→ Task: Repeat, word for word, the part of the post about redrafting a short story starting with "This week I" and going on through "was reaching for.".

→ Text to read:
* Start *
This week I finished the second, and final (ish), draft of a short story I wrote about a year ago. The original was entitled ‘The Inevitable’. Without giving too much away, it concerned the return of a Canterburian cleric to his childhood home in Cornwall. The Canterburian’s world is a parallel of our own in which children are ‘read’ at an early age and given the precise date of their death. I was never sure what this information would do to a society. I realised, several weeks after writing the first draft, that I wanted to get to the heart of something that consistently amazes me about the human condition: people seem able to carry on regardless of the fact that they are certain to die. Where is the depression? What cures it? This odd heroism makes a fitting subject for a story, I think, and the first draft was a good stab at creating the mood I was reaching for.
A few weeks ago, I was prompted by a friend to read A. L. Rowse’s ‘A Cornish Childhood’. It turns out that my friend’s mother nursed the nonagenarian Rowse in his final days at Mount Edgcombe Hospice, St Austell. I’m Cornish myself, so I was interested to read about the childhood of this great Oxford historian and public figure. He was certainly a complex individual, perhaps homosexual and struggling against it, and I was gripped by his constant attacks on destiny and fate. He was a self-made man who broke the yoke of his unintellectual family and ultimately triumphed. (One can’t help but feel very sorry for him; his love-hatred for Cornwall crippled him emotionally, while simultaneously providing him with a drive to succeed. His attacks on members of his family, such as his brother, are startling and disappointing.)
* End *
→ Records:
* Start *
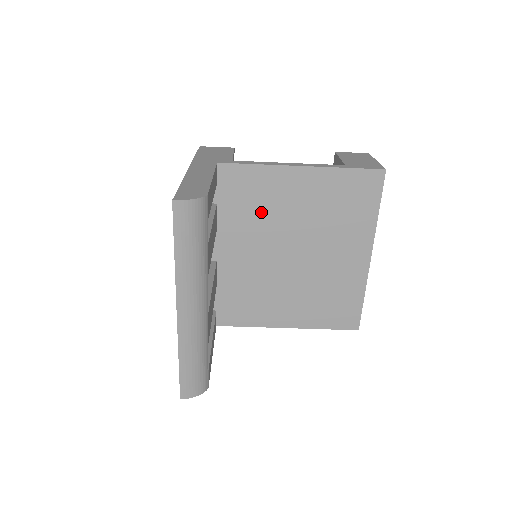
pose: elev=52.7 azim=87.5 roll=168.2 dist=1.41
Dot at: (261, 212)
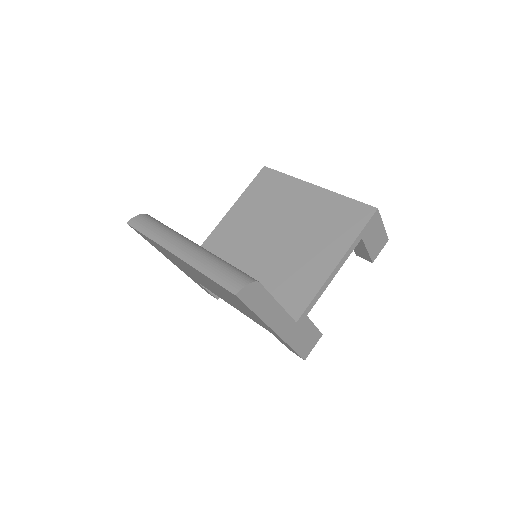
Dot at: (236, 244)
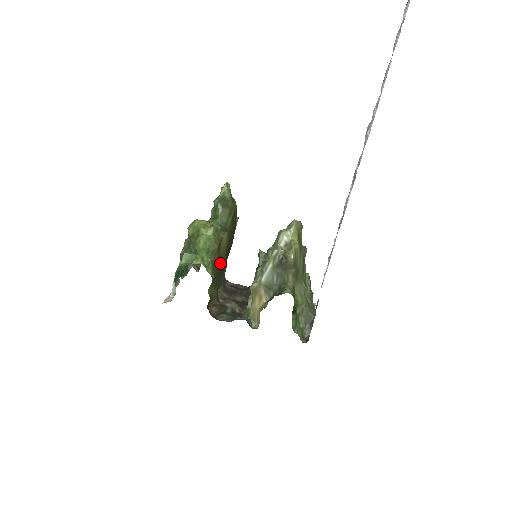
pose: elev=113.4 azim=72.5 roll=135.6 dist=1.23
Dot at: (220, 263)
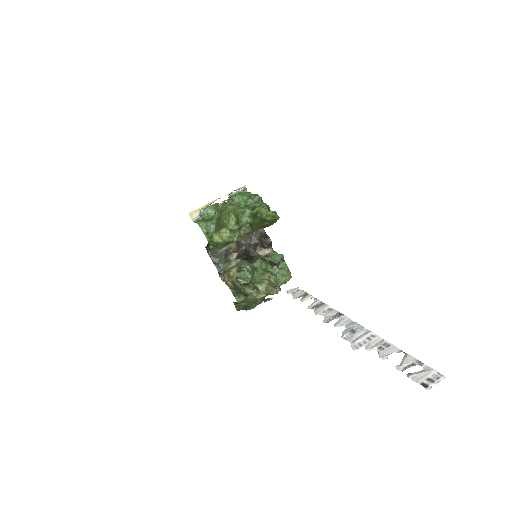
Dot at: occluded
* End *
→ Task response:
This week I finished the second, and final (ish), draft of a short story I wrote about a year ago. The original was entitled ‘The Inevitable’. Without giving too much away, it concerned the return of a Canterburian cleric to his childhood home in Cornwall. The Canterburian’s world is a parallel of our own in which children are ‘read’ at an early age and given the precise date of their death. I was never sure what this information would do to a society. I realised, several weeks after writing the first draft, that I wanted to get to the heart of something that consistently amazes me about the human condition: people seem able to carry on regardless of the fact that they are certain to die. Where is the depression? What cures it? This odd heroism makes a fitting subject for a story, I think, and the first draft was a good stab at creating the mood I was reaching for.